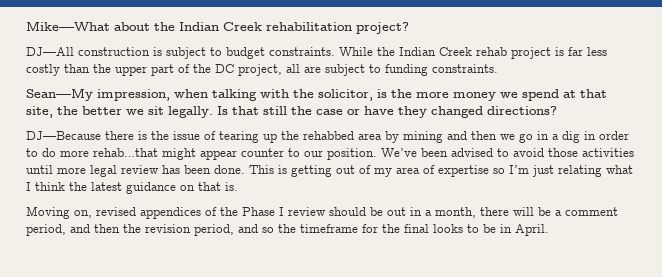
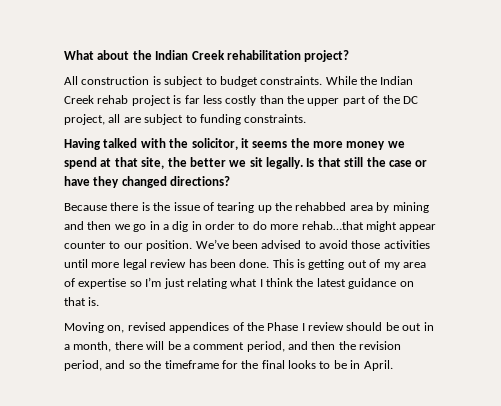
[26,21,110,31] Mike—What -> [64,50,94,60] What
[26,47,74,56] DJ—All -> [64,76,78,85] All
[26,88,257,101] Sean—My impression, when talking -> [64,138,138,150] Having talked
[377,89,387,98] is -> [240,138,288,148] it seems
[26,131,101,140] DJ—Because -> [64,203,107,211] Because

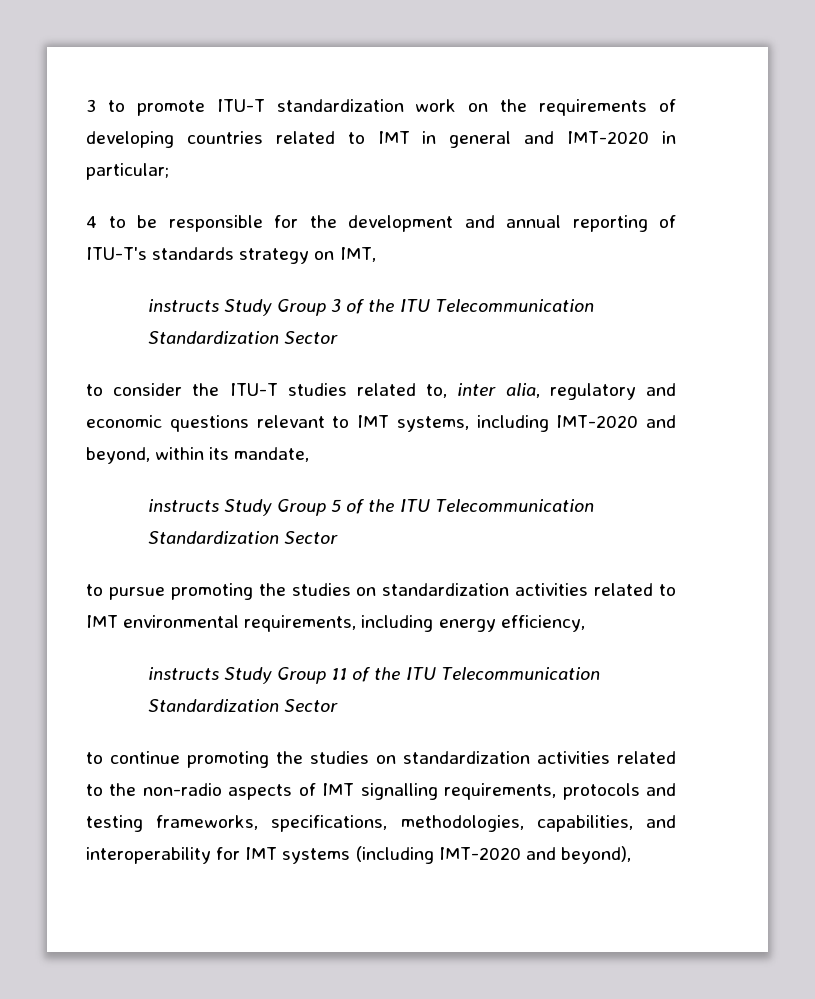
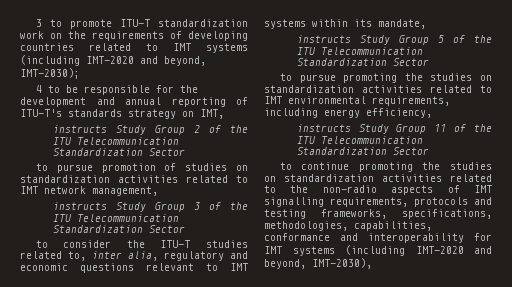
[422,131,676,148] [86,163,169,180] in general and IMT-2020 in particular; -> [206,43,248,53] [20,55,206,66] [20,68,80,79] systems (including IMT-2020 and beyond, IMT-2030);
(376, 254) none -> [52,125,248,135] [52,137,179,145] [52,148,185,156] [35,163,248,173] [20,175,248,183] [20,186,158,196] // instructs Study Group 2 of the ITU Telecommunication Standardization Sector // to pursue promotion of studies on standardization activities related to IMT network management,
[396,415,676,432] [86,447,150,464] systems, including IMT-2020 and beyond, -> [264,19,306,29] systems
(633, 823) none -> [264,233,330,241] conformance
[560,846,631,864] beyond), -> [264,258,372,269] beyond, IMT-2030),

--- --- ---

▶ WHAT TO DO
Each line in the listing above that includes "none" is to be copied.

▶ RESPONSE TO THE EXERCISE
(376, 254) none -> [52,125,248,135] [52,137,179,145] [52,148,185,156] [35,163,248,173] [20,175,248,183] [20,186,158,196] // instructs Study Group 2 of the ITU Telecommunication Standardization Sector // to pursue promotion of studies on standardization activities related to IMT network management,
(633, 823) none -> [264,233,330,241] conformance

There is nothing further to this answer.